Section 111A of income tax act primarily focuses on short-term capital gains made by any investor. Depending upon the holding period of stocks or equity shares the profits generated from this kind of investment are regarded as short-term or long-term capital gains. If you are a seasoned investor and usually deal with short-term capital gains then you must have detailed information on section 111A of income tax act.
In this article, we will provide you with detailed information that will act as a guide whenever you want to earn short-term capital gains. So without further ado let us start.
About Section 111A
As per the regulation of section 111A of income tax act any investor will have to pay 15 percent taxation whenever he or she receives a short-term capital gain or in short STCG. But this section of the law is applicable in certain conditions such as if a HUF’s (Hindu Undivided Family) or an Individual’s gross income exceeds a certain threshold that is not chargeable to income tax.
If an investor holds equity shares for one financial year or less then the profit earned from it can be considered as STCG or Short-term Capital gains. As per the legislation of Income Tax act 1961, income from holding equities is dutiable under the two respective categories:
- STCG with the exception of section 111A of income tax act
- STCG under the section 111A of income tax act
You can claim a rebate of Rs. 12,500 if your income is within Rs. 5,00,000.
Conditions when section 111A of income tax act becomes relevant
In the following situations section 111A of income tax act becomes applicable for short-term capital gains:
- While an investor transfers funds through a recognized and certified stock exchange platform.
- Short-term capital gains are acquired after trading units of any trust.
- When you buy or sell equity-based funds or stocks.
- On the sale of equity shares or funds, Security Transaction Tax or STT is applicable.
- In the sale of business trust units, mutual funds, and other shares through a stock exchange STCG becomes applicable.
Examples of section 111A of income tax act
Circumstance number 1
Through the BSE or Bombay Stock Exchange R̥anjit trades the shares of Rama Pvt. Ltd. Ranjit held the shares for 8 months, therefore he will receive Short-term capital gains.
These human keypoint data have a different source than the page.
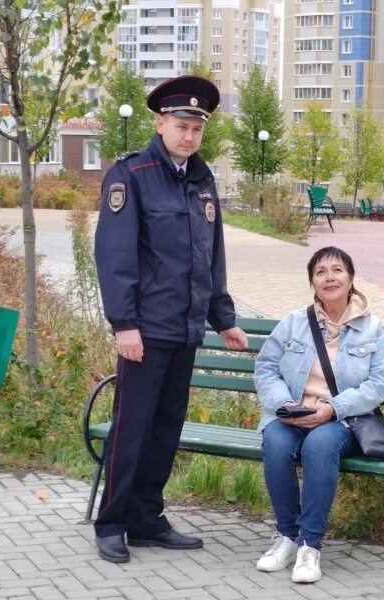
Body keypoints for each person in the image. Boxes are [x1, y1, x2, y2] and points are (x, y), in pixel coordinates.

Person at [93, 75, 248, 564]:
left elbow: (210, 256)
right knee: (132, 426)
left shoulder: (201, 181)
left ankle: (146, 518)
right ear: (160, 124)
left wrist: (222, 317)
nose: (189, 135)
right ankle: (112, 521)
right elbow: (114, 256)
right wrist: (124, 325)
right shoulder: (131, 175)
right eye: (181, 125)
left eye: (196, 129)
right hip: (145, 329)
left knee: (165, 427)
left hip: (185, 329)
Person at [253, 246, 384, 583]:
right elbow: (266, 368)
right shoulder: (293, 323)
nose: (329, 277)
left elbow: (378, 385)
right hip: (291, 415)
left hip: (342, 421)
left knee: (318, 445)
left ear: (351, 278)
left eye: (337, 270)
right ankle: (286, 536)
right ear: (312, 282)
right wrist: (284, 404)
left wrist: (332, 408)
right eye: (320, 272)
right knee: (273, 439)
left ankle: (309, 545)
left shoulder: (373, 329)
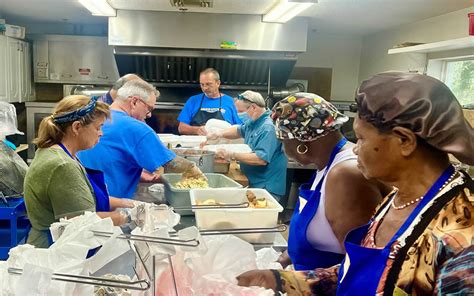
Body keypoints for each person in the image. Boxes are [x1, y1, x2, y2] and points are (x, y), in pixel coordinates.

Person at [237, 72, 474, 295]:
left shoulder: (462, 233)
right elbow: (353, 274)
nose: (355, 148)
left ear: (404, 141)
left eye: (361, 138)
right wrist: (280, 281)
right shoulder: (396, 200)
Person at [270, 93, 388, 270]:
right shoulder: (325, 167)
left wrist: (289, 281)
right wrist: (285, 259)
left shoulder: (345, 175)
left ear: (301, 142)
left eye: (283, 141)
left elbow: (359, 263)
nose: (283, 149)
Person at [23, 95, 136, 248]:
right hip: (55, 251)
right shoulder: (62, 165)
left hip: (64, 246)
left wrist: (128, 204)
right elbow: (83, 222)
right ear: (76, 127)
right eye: (98, 127)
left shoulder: (61, 153)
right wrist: (128, 217)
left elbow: (86, 199)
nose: (101, 133)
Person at [79, 80, 206, 199]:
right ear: (134, 102)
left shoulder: (96, 119)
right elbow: (171, 164)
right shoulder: (137, 128)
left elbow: (107, 158)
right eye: (149, 108)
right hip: (109, 203)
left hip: (84, 198)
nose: (149, 114)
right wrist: (193, 169)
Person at [207, 90, 288, 201]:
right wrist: (219, 133)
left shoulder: (268, 128)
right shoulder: (255, 121)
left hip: (266, 187)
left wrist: (231, 154)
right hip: (254, 182)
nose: (239, 115)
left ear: (253, 107)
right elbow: (239, 130)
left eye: (241, 111)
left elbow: (260, 159)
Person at [178, 68, 241, 135]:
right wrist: (196, 130)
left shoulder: (230, 101)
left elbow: (240, 128)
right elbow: (181, 128)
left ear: (218, 83)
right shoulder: (193, 101)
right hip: (197, 143)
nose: (205, 88)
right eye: (202, 84)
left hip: (222, 144)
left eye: (208, 84)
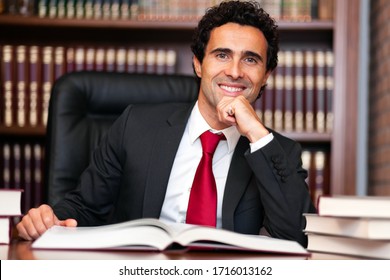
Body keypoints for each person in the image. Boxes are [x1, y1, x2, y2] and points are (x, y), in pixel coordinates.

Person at [17, 0, 316, 247]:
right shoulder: (135, 126)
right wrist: (48, 219)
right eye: (222, 55)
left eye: (250, 60)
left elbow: (297, 236)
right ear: (198, 63)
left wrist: (256, 134)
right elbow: (84, 208)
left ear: (266, 75)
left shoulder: (279, 152)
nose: (234, 71)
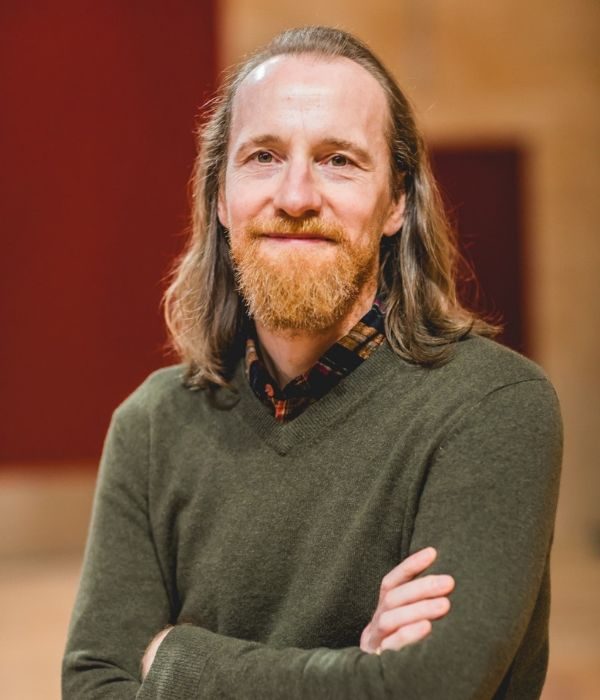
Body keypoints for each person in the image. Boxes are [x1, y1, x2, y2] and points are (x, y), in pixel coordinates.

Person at [62, 26, 562, 699]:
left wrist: (174, 661)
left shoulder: (493, 408)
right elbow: (93, 685)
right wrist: (357, 671)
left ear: (397, 203)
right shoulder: (152, 425)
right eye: (264, 156)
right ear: (220, 196)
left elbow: (433, 687)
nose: (296, 197)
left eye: (339, 161)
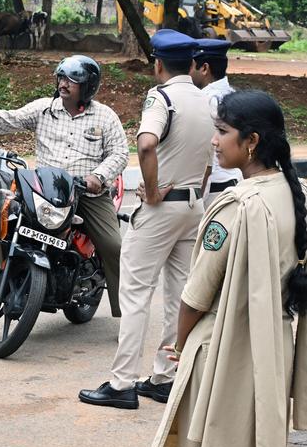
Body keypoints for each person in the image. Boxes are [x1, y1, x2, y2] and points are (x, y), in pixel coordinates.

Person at [149, 91, 307, 447]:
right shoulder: (303, 198)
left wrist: (178, 345)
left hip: (224, 350)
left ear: (251, 142)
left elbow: (195, 294)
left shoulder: (236, 207)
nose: (213, 140)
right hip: (276, 349)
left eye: (222, 131)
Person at [79, 30, 213, 410]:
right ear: (191, 64)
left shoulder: (162, 96)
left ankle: (122, 384)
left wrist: (152, 192)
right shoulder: (205, 100)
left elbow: (146, 143)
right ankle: (163, 377)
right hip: (192, 207)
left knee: (136, 294)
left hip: (161, 208)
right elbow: (209, 157)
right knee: (179, 295)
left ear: (157, 65)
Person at [0, 54, 128, 317]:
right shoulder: (44, 108)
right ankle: (14, 282)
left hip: (86, 194)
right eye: (62, 77)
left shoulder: (105, 117)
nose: (64, 83)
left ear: (88, 86)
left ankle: (127, 313)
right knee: (10, 222)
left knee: (113, 246)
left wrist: (98, 177)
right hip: (44, 189)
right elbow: (12, 118)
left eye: (73, 80)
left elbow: (119, 154)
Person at [190, 39, 240, 205]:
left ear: (204, 68)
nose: (187, 73)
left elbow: (205, 155)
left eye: (190, 66)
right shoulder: (234, 96)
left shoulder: (204, 101)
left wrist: (196, 200)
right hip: (235, 183)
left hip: (212, 190)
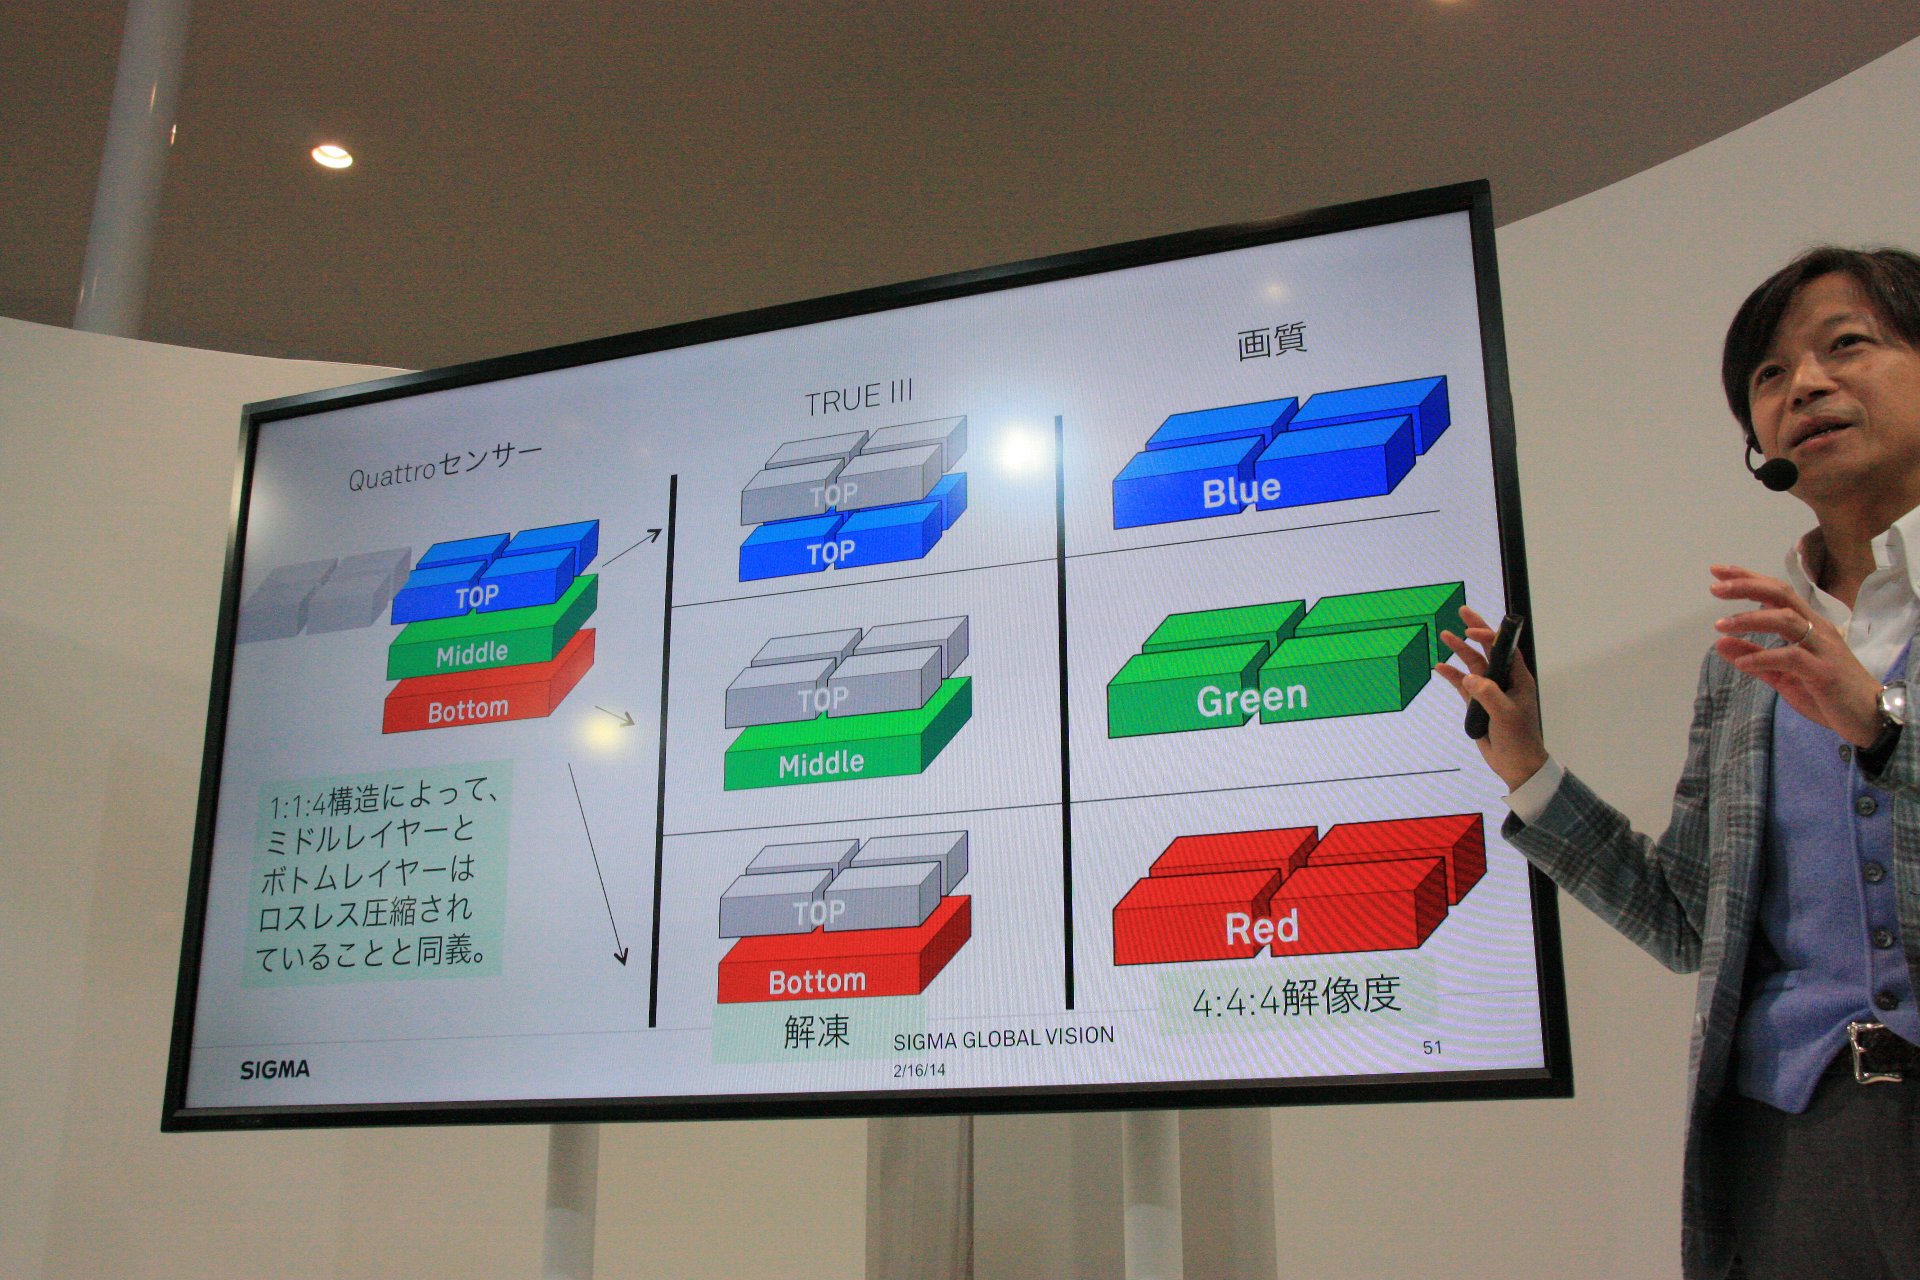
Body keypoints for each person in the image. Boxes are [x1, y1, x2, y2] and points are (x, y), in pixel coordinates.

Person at [1439, 246, 1920, 1280]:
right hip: (1790, 1144)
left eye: (1846, 345)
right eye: (1770, 375)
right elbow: (1690, 921)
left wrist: (1885, 731)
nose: (1806, 386)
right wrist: (1529, 768)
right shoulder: (1748, 663)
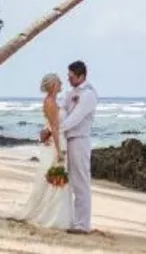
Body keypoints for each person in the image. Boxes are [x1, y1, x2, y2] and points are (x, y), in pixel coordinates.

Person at [16, 74, 74, 229]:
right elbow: (54, 127)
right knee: (56, 177)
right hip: (57, 144)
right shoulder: (49, 102)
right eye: (59, 81)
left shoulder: (54, 101)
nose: (62, 83)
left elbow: (51, 125)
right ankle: (53, 216)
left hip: (58, 140)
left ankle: (60, 215)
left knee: (58, 178)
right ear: (53, 85)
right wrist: (59, 149)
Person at [59, 60, 98, 233]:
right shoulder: (71, 92)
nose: (68, 79)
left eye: (71, 76)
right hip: (69, 139)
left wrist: (56, 129)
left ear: (81, 76)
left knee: (81, 181)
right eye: (68, 76)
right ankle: (75, 219)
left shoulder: (88, 94)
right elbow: (64, 111)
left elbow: (76, 117)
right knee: (73, 181)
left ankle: (83, 224)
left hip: (80, 139)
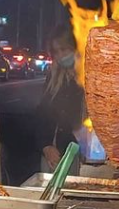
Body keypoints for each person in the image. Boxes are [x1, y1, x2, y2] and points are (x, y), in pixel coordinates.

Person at [35, 28, 85, 174]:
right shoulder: (54, 78)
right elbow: (42, 114)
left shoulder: (90, 76)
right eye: (56, 52)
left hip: (87, 157)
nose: (60, 56)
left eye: (63, 49)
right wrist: (45, 146)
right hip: (58, 154)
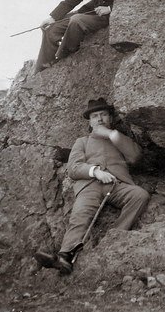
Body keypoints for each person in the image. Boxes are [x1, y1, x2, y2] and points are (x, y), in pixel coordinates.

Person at [34, 98, 150, 274]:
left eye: (103, 114)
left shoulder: (119, 139)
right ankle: (64, 257)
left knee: (140, 195)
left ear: (110, 118)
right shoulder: (82, 141)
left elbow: (135, 157)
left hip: (117, 184)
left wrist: (112, 135)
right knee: (80, 214)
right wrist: (95, 171)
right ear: (90, 121)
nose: (100, 119)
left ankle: (114, 237)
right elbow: (73, 168)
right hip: (90, 185)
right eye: (95, 116)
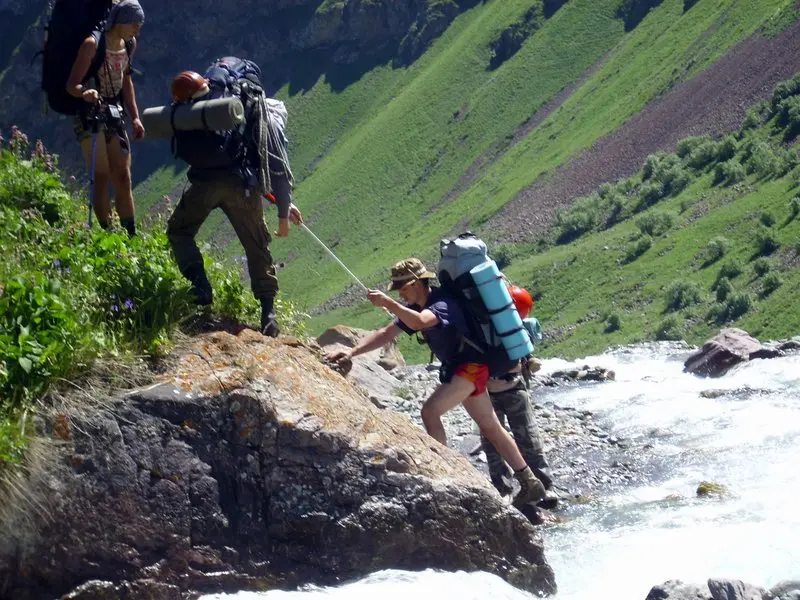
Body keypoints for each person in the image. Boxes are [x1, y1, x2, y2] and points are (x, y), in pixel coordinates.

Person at [326, 258, 547, 509]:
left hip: (471, 367)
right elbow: (386, 333)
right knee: (490, 426)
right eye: (397, 290)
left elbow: (421, 322)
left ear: (418, 283)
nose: (400, 293)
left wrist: (389, 304)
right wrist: (352, 353)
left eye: (403, 288)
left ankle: (445, 474)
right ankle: (529, 481)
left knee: (430, 411)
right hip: (467, 369)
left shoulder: (442, 303)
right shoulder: (417, 306)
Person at [166, 63, 303, 337]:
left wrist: (282, 204)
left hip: (203, 182)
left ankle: (200, 286)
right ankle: (268, 313)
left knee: (179, 231)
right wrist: (282, 208)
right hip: (241, 185)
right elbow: (265, 158)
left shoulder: (191, 109)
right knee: (256, 245)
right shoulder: (247, 104)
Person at [65, 0, 145, 237]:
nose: (136, 30)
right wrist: (84, 92)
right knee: (101, 176)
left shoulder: (129, 45)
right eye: (134, 24)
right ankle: (106, 234)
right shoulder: (92, 45)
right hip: (89, 115)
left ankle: (131, 235)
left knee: (123, 175)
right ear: (121, 21)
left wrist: (136, 118)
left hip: (115, 112)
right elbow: (71, 85)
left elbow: (126, 81)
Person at [482, 286, 557, 509]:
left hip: (488, 390)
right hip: (514, 386)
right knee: (528, 437)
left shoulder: (484, 326)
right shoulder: (513, 328)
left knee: (492, 441)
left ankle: (503, 488)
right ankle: (544, 487)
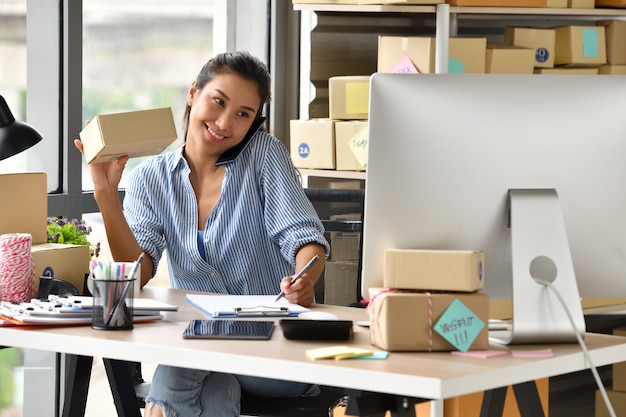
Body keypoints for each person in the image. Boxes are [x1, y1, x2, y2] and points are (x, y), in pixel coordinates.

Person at [75, 50, 329, 417]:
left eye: (243, 114)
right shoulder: (151, 178)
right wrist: (105, 196)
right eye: (218, 102)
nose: (225, 122)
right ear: (194, 92)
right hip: (205, 354)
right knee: (214, 389)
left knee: (182, 357)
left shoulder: (264, 155)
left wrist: (307, 279)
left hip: (275, 352)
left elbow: (304, 238)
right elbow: (139, 272)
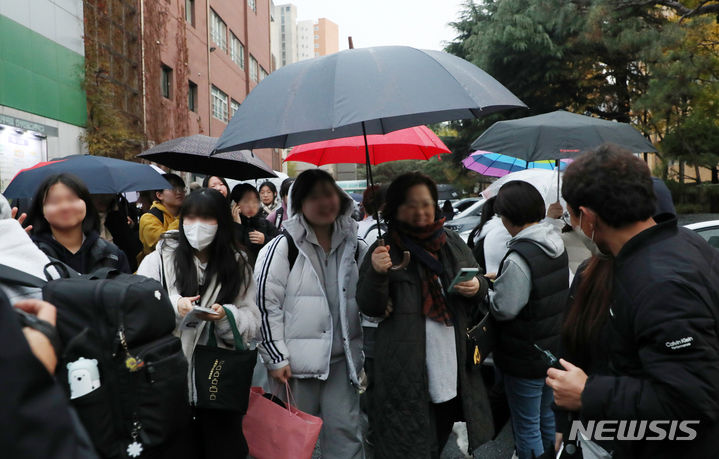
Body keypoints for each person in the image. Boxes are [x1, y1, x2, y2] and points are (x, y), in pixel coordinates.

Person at [547, 145, 719, 458]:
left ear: (586, 217)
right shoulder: (680, 243)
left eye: (571, 216)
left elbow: (690, 404)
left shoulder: (659, 284)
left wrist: (589, 393)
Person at [357, 172, 494, 459]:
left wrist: (475, 286)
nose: (420, 211)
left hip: (450, 360)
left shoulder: (452, 242)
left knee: (440, 428)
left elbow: (480, 283)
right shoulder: (384, 249)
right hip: (404, 364)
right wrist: (378, 273)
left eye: (426, 203)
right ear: (395, 207)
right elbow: (368, 305)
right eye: (411, 204)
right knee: (408, 439)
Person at [137, 188, 260, 459]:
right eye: (190, 218)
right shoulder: (159, 258)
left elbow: (253, 319)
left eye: (207, 218)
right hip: (169, 381)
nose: (197, 226)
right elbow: (138, 306)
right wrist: (174, 305)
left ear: (222, 222)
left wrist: (227, 316)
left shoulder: (238, 263)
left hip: (219, 383)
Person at [254, 169, 367, 459]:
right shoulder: (282, 247)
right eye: (314, 196)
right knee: (289, 446)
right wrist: (275, 357)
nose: (324, 202)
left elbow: (371, 297)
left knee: (347, 439)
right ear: (300, 204)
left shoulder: (355, 245)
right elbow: (265, 305)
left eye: (328, 194)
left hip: (342, 365)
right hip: (294, 370)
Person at [488, 180, 569, 459]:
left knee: (527, 428)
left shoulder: (519, 256)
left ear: (508, 216)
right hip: (550, 351)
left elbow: (505, 309)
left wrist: (488, 292)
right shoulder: (554, 243)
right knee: (547, 419)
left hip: (524, 355)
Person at [26, 174, 130, 274]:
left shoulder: (112, 255)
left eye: (72, 199)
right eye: (54, 201)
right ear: (41, 210)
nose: (65, 207)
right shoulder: (30, 254)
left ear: (87, 204)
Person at [92, 194, 143, 272]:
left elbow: (128, 246)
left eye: (106, 196)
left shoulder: (117, 215)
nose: (102, 199)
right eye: (97, 196)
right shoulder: (83, 220)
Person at [139, 173, 186, 257]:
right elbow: (162, 243)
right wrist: (182, 219)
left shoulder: (188, 215)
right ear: (159, 195)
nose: (179, 192)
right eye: (173, 188)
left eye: (181, 188)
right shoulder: (148, 218)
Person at [230, 183, 278, 265]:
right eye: (245, 201)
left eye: (255, 201)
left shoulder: (265, 223)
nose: (251, 206)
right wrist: (237, 226)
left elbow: (280, 242)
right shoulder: (228, 225)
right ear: (235, 205)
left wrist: (265, 240)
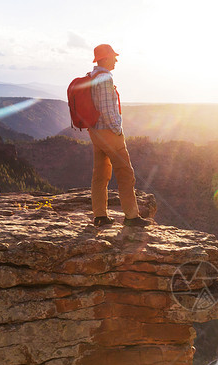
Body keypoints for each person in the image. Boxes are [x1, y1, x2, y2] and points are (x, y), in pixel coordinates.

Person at [88, 43, 151, 227]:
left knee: (100, 174)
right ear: (105, 58)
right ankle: (131, 217)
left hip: (95, 132)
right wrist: (118, 130)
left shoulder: (92, 76)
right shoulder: (105, 78)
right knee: (125, 174)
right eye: (113, 57)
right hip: (109, 133)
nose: (116, 60)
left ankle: (100, 216)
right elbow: (108, 110)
In this case, the equity shares have been traded through well-established and certified stock exchange (along with the charged STT), section 111A of income tax act will be implied. A total of 15 percent tax will be levied on short-term capital gains (surcharge and cess will also be added).
Circumstance number 2
A man named Shekhar has sold all his mutual fund units through NSE or National Stock Exchange after holding them for almost 10 months, thus Shekhar also became entitled to the short-term capital gains. section 111A of income tax act also covers this option and a tax of 15 percent (with cess and surcharge) will be implied on Shekhar’s short-term capital gains.
If you sell an equity share within 12 months after acquiring it, it will be considered short-term capital gains.
Circumstance number 3
Angana has recently sold her debt fund units which she had been holding for 9 months. In this case, too Angana as an individual will be receiving short-term capital gains but this will come under section 111A of income tax act. Therefore, Angana will only have to pay the regular tax rate that is applicable for her depending upon her income in the respective financial year.
Important things to remember regarding section 111A of income tax act
- If your net income (including the short-term capital gain) after deducting taxes is not more than Rs. 2,50,000 then you will not be eligible for taxes. The tax implication under section 111A of income tax act will also be considered zero.
- When your net income (including short-term capital gain) is more than Rs. 2,50,000 then it is mandatory for you to pay 15 percent tax on your short-term capital gains. However, if your net income is not more than Rs. 5,00,000 then you will be able to claim a tax rebate under section 87A. The maximum rebate amount you claim as per the old and new tax regimes is not more than Rs. 12,500.
Exceptions under the section 111A of income tax act
There are specific circumstances when section 111A of income tax act will not be applicable to STCG or short-term capital gains. Here is a list of scenarios where the section 111A of income tax act is not levied upon:
- Foreign Institutional Investors (FII) will not come under section 111A of income tax because they are considered capital assets.
- If the asset acquired and traded by the investor is not stocks but capital assets.
- Securities Transaction Tax or STT is not levied upon the stocks that are listed on Stock Exchange in IFSC or International Financial Service Center.
If your total income after deducting the taxes is under the exemption limit while you are an Indian citizen, you will be able to set off short-term capital gains on equity investments in opposition to the deficit in your exclusion limit.
Deductions in case of short term capital gains
There are specific deductions that are permitted from the net income which is linked to the reduction associated with capital gains under section 111A of income tax act. The following deductions are permissibly related to section 111A of income tax act:
- Transfer of expenses
- Cost of acquisition
The income tax rebate under the section 88 of income tax act will only become applicable on total income if the income has any short-term capital gains included. This act can offer a tax rebate of a maximum of 20 percent on annuity plans or life insurance plans.
To reduce the tax burden on capital gains one needs to know about the crucial deductions of the income tax department. Section 111A of income mainly focuses on income earned through capital gains and provides us with an understanding of the eligibility criteria for paying taxes under this ruling.